“Não sabemos se ele está detido ou é um mártir”, disse à Al Jazeera a esposa de Abdul Rahman, um jovem que desapareceu em janeiro. “Preenchemos muitos formulários… mas a esperança ainda existe.”
Este limbo psicológico foi destacado esta semana pelo caso de Hamza Adwan, um detido de 67 anos cuja família foi informada da sua morte no domingo – quatro meses depois de ele ter morrido sob custódia, em 9 de setembro de 2025.
Adwan, pai de nove filhos que já tinha perdido dois filhos antes da guerra, foi preso num posto de controlo em 12 de Novembro de 2024. Segundo a sua família, foi detido apesar de sofrer de graves problemas de saúde, incluindo doenças cardíacas, e necessitar de cuidados médicos constantes.
A notificação tardia da sua morte não é um incidente isolado. Reflete uma política sistemática de “desaparecimento forçado” – criando um vazio total de informação que a Comissão para os Assuntos dos Detidos e a Sociedade dos Prisioneiros Palestinianos descrevem como parte integrante da “guerra de genocídio” em curso.
Nos depoimentos recolhidos pela Al Jazeera, as famílias descreveram uma realidade caótica onde a informação oficial é muitas vezes escassa ou contraditória.
O pai de Amro, jovem preso em dezembro de 2024, vive num cruel estado de incerteza. As autoridades lhe disseram inicialmente que seu filho havia morrido sob custódia em 13 de dezembro.
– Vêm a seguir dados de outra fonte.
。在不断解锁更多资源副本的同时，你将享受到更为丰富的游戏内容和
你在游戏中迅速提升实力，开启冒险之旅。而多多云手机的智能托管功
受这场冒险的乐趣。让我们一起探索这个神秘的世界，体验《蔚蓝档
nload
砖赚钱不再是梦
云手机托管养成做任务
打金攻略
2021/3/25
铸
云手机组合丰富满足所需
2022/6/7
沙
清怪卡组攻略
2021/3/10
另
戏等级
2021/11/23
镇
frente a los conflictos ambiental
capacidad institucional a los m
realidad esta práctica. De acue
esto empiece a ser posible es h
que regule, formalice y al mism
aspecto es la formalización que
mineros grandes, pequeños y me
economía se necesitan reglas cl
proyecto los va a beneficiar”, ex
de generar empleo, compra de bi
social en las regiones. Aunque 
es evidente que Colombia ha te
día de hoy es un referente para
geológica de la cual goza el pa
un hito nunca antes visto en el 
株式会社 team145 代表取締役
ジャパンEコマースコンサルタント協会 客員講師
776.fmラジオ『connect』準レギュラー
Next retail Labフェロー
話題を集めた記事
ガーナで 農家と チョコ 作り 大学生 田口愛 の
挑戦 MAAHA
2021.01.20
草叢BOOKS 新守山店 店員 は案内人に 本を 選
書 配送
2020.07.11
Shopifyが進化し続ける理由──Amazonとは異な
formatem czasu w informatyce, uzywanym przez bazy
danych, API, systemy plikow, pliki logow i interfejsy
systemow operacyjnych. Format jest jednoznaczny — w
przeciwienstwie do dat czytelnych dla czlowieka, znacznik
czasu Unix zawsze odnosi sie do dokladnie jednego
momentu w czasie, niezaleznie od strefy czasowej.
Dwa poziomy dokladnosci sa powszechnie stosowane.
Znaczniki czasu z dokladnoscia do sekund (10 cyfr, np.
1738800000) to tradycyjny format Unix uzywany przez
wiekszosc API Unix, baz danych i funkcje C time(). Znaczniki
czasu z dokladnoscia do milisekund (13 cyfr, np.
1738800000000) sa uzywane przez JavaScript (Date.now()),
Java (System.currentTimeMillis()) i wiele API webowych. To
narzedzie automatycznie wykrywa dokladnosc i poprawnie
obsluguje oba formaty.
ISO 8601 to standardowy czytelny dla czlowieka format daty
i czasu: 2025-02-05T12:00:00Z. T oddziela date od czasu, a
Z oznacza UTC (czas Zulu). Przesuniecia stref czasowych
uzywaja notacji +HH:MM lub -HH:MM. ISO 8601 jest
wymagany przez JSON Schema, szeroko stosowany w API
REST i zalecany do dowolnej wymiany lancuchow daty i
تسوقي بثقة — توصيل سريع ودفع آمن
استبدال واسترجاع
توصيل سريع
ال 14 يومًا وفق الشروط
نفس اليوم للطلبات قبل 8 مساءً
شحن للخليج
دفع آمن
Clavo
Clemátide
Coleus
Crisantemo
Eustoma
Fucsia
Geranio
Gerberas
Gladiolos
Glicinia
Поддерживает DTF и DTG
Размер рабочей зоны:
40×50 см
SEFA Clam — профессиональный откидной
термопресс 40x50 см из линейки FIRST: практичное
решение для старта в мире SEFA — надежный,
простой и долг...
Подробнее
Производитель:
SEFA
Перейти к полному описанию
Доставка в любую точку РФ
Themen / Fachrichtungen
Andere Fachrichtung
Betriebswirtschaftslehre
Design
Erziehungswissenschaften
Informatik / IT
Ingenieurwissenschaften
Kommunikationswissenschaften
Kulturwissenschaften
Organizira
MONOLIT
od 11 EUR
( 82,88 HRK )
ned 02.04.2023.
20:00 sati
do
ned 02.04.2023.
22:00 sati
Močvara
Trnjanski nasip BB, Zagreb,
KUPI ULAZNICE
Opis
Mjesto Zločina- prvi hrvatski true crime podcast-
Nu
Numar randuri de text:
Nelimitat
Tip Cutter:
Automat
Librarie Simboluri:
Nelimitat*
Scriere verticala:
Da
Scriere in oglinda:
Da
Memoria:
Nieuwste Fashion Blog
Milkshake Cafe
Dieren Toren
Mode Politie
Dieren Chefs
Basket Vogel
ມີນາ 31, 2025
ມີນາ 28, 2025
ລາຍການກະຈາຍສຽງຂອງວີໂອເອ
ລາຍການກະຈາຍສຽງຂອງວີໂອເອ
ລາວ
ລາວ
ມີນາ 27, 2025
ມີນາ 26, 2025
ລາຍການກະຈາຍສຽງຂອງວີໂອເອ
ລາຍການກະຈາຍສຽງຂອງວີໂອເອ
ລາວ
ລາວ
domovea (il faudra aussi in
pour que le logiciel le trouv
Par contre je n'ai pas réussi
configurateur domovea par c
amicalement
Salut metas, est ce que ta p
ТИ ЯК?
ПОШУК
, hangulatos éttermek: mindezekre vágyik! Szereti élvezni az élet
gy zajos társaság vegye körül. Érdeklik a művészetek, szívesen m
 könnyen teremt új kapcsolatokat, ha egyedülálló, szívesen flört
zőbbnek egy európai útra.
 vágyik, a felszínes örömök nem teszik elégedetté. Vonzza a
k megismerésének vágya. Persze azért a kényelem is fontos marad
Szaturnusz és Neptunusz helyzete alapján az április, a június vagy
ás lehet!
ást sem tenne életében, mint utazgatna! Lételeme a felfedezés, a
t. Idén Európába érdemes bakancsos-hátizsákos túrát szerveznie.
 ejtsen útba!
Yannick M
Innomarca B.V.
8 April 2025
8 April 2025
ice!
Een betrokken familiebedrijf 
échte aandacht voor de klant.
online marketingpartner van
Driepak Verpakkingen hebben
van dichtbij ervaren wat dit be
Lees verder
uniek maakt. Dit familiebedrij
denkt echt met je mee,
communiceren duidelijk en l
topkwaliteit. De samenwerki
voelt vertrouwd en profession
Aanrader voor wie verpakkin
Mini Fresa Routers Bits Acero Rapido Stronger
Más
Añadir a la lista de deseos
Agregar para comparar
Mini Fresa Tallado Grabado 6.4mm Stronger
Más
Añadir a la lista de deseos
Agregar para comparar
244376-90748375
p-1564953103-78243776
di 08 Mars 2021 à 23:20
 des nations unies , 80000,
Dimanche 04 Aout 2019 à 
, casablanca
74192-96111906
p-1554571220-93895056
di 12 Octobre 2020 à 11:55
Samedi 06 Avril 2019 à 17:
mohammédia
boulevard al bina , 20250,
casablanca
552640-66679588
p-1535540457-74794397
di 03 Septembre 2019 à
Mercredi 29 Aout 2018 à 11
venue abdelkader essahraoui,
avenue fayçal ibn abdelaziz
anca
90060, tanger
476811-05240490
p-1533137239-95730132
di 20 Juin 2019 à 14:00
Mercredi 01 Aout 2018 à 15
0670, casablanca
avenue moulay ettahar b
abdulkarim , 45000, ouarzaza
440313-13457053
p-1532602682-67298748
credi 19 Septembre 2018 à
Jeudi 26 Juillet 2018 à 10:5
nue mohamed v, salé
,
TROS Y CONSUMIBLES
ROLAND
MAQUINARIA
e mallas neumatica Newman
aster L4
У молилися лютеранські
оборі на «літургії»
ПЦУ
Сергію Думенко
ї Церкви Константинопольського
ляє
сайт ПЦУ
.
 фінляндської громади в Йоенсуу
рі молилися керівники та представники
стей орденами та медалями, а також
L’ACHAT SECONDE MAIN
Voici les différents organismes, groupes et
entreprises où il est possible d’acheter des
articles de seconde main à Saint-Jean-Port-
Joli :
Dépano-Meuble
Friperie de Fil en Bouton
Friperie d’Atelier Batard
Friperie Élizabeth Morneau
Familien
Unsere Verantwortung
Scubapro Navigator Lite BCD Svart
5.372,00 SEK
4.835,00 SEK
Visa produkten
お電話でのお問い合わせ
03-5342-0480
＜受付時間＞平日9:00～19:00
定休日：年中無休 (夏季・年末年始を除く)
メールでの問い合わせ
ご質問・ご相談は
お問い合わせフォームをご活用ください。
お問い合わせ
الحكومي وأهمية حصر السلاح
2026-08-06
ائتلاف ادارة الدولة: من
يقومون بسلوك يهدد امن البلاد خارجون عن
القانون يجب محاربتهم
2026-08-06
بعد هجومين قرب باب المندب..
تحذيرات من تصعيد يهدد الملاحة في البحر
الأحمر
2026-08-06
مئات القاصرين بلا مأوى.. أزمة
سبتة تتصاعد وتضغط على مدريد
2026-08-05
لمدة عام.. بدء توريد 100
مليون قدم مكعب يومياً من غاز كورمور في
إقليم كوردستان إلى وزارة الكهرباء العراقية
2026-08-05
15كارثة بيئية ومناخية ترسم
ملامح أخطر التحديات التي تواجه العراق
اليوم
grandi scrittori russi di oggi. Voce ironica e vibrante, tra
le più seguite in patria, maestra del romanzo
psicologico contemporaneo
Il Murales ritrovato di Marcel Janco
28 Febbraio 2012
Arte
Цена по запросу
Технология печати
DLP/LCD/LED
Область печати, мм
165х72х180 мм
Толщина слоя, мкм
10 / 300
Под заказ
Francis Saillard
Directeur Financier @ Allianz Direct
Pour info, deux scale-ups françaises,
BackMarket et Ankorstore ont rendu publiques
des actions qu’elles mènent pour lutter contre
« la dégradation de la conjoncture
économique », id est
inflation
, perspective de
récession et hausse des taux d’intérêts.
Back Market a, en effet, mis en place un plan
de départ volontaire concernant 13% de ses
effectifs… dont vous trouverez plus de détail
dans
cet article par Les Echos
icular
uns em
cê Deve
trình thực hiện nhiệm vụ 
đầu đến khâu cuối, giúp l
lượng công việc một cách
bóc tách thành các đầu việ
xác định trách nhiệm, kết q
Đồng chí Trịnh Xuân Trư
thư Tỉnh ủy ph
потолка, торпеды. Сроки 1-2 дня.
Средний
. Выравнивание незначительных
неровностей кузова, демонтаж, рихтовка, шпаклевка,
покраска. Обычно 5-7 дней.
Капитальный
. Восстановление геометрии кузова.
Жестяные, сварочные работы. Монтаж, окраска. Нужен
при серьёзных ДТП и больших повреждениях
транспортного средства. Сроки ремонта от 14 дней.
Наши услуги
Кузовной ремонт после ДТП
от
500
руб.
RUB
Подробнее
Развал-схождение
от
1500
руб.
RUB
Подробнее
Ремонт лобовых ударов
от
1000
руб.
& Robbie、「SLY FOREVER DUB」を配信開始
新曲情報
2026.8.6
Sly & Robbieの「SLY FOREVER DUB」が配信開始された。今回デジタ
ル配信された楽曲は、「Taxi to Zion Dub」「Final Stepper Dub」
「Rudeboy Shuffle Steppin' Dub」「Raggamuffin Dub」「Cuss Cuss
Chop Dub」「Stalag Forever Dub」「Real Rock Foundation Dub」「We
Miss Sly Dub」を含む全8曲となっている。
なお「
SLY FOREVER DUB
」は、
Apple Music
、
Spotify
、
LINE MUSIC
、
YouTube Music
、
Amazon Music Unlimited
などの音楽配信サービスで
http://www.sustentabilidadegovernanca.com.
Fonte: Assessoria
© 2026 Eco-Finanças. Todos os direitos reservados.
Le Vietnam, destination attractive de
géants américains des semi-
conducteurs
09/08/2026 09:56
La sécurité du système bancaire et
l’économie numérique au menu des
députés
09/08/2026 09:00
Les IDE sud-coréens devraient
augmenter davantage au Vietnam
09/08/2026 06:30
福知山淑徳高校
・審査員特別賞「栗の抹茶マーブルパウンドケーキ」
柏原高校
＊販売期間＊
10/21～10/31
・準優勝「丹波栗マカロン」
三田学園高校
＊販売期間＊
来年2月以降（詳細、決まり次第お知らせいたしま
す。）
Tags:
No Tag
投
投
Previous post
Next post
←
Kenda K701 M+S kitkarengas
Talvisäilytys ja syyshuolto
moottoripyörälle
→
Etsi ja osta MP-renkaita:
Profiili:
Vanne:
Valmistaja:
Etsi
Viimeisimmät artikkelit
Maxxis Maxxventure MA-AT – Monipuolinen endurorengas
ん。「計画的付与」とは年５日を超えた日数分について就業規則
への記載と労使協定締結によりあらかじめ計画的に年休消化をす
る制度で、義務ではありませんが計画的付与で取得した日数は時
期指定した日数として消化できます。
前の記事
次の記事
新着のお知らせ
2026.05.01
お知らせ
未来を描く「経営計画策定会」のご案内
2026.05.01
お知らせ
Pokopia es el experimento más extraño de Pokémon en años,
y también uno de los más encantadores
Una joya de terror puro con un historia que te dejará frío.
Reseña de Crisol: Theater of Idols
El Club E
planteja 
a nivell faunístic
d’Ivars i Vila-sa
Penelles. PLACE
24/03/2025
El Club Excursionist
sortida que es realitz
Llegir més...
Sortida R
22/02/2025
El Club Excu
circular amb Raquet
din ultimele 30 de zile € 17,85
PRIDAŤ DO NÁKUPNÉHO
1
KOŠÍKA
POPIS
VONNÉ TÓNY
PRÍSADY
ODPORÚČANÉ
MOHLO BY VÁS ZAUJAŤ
No entanto, prisioneiros libertados relataram mais tarde ter visto Amro vivo após essa data.
“Vivemos na esperança de que ele esteja vivo e bem”, disse o pai, apesar de temer que seu filho possa ter sido submetido a “tortura inimaginável”.
Os grupos de direitos humanos acusaram Israel de prosseguir uma política de “execução lenta” através da fome, negligência médica e tortura, com o objectivo de tornar esta “fase mais mortal na história do movimento de prisioneiros palestinianos”.
Eles alertaram que este aumento no número de mortes coincide com os esforços políticos israelenses para aprovar legislação aprovar a execução de prisioneiros palestinos.
Segundo os grupos, esta medida visa “legalizar” as execuções extrajudiciais e transformá-las de ações praticadas à margem da lei numa “política legítima e codificada”.
Este impulso legislativo visa uma população onde a grande maioria é detida sem acusação ou julgamento.
A Comissão e a Sociedade dos Prisioneiros divulgaram novas estatísticas alarmantes que ilustram a escala da repressão. Em Janeiro de 2026, o número total de palestinianos detidos em prisões israelitas ultrapassou os 9.300.
A maioria está legalmente no limbo, incluindo:
Com a confirmação da morte de Adwan, o número de prisioneiros que morreram sob custódia israelita desde o início da guerra aumentou para 87, incluindo 51 de Gaza.
Para agravar a angústia das famílias está a paralisia dos monitores internacionais. O Comité Internacional da Cruz Vermelha (CICV) confirmou à Al Jazeera que continua completamente proibido de visitar os detidos palestinianos.
“O CICV não consegue acessar os detidos em centros de detenção israelenses desde outubro de 2023”, disse Amani Al Naouq, porta-voz do CICV em Gaza, à Al Jazeera.
“Recebemos constantemente perguntas de famílias preocupadas com a saúde e a segurança dos seus entes queridos”, acrescentou.
A repressão não poupou aqueles que salvaram vidas. Na segunda-feira, a equipe médica em Gaza realizou um protesto exigindo a libertação de 30 médicos e paramédicos detidos apenas no Hospital Kamal Adwan.
Os manifestantes seguravam faixas e fotos de dezenas de colegas detidosapresentando com destaque Dr. Hussam Abu Safiao diretor do hospital que foi apreendido enquanto tratava de pacientes.
“Estes heróis… foram presos fora do quadro do direito humanitário internacional”, disse Fares Afana, diretor dos serviços de ambulância. “Os testemunhos que ouvimos daqueles que foram libertados estão além da compreensão da mente humana.”
Outro representante médico presente no comício alertou sobre os riscos letais enfrentados pelos detidos, apontando para o destino de Dr. Iyad al-Rantisio diretor da maternidade do Hospital Kamal Adwan, que morreu durante interrogatório.
“Os nossos colegas foram sujeitos a raptos e torturas… e até a assassinatos dentro de centros de detenção, tal como aconteceu com o Dr. al-Rantisi”, disse o representante.